Without omitting anything, return the records precisely as given.

SUPPLIED DATA:

____________

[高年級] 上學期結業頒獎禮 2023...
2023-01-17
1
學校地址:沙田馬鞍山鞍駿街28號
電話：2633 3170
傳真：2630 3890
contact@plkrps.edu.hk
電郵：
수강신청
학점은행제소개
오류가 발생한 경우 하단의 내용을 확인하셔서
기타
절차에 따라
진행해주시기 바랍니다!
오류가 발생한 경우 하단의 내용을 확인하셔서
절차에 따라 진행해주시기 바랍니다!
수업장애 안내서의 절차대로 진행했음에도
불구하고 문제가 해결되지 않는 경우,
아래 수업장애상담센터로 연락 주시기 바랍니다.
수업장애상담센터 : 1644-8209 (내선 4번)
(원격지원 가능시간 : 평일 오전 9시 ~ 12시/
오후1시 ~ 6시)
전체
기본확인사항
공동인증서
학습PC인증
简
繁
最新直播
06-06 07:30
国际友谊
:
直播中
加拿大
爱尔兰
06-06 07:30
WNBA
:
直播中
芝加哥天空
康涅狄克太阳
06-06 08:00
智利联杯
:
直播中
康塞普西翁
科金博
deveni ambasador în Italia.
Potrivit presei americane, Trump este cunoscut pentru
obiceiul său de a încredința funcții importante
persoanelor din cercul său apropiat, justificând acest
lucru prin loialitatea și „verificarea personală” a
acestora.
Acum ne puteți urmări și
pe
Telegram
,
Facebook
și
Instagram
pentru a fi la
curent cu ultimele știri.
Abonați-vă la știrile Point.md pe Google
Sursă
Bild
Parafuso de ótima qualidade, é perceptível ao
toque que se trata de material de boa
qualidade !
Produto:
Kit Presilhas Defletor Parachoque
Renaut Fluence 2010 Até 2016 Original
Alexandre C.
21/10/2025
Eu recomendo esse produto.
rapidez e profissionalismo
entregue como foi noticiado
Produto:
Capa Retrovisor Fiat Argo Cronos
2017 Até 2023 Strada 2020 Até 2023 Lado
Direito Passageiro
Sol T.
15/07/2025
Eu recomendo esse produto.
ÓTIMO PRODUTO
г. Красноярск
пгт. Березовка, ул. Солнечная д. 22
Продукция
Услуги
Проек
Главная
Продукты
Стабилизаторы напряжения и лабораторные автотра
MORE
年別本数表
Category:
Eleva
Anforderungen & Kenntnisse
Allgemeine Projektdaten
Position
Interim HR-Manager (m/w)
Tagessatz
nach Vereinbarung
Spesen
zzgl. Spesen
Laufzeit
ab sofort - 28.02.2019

____________

ANSWER SPACE:
[高年級] 上學期結業頒獎禮 2023...
2023-01-17
1
學校地址:沙田馬鞍山鞍駿街28號
電話：2633 3170
傳真：2630 3890
contact@plkrps.edu.hk
電郵：
수강신청
학점은행제소개
오류가 발생한 경우 하단의 내용을 확인하셔서
기타
절차에 따라
진행해주시기 바랍니다!
오류가 발생한 경우 하단의 내용을 확인하셔서
절차에 따라 진행해주시기 바랍니다!
수업장애 안내서의 절차대로 진행했음에도
불구하고 문제가 해결되지 않는 경우,
아래 수업장애상담센터로 연락 주시기 바랍니다.
수업장애상담센터 : 1644-8209 (내선 4번)
(원격지원 가능시간 : 평일 오전 9시 ~ 12시/
오후1시 ~ 6시)
전체
기본확인사항
공동인증서
학습PC인증
简
繁
最新直播
06-06 07:30
国际友谊
:
直播中
加拿大
爱尔兰
06-06 07:30
WNBA
:
直播中
芝加哥天空
康涅狄克太阳
06-06 08:00
智利联杯
:
直播中
康塞普西翁
科金博
deveni ambasador în Italia.
Potrivit presei americane, Trump este cunoscut pentru
obiceiul său de a încredința funcții importante
persoanelor din cercul său apropiat, justificând acest
lucru prin loialitatea și „verificarea personală” a
acestora.
Acum ne puteți urmări și
pe
Telegram
,
Facebook
și
Instagram
pentru a fi la
curent cu ultimele știri.
Abonați-vă la știrile Point.md pe Google
Sursă
Bild
Parafuso de ótima qualidade, é perceptível ao
toque que se trata de material de boa
qualidade !
Produto:
Kit Presilhas Defletor Parachoque
Renaut Fluence 2010 Até 2016 Original
Alexandre C.
21/10/2025
Eu recomendo esse produto.
rapidez e profissionalismo
entregue como foi noticiado
Produto:
Capa Retrovisor Fiat Argo Cronos
2017 Até 2023 Strada 2020 Até 2023 Lado
Direito Passageiro
Sol T.
15/07/2025
Eu recomendo esse produto.
ÓTIMO PRODUTO
г. Красноярск
пгт. Березовка, ул. Солнечная д. 22
Продукция
Услуги
Проек
Главная
Продукты
Стабилизаторы напряжения и лабораторные автотра
MORE
年別本数表
Category:
Eleva
Anforderungen & Kenntnisse
Allgemeine Projektdaten
Position
Interim HR-Manager (m/w)
Tagessatz
nach Vereinbarung
Spesen
zzgl. Spesen
Laufzeit
ab sofort - 28.02.2019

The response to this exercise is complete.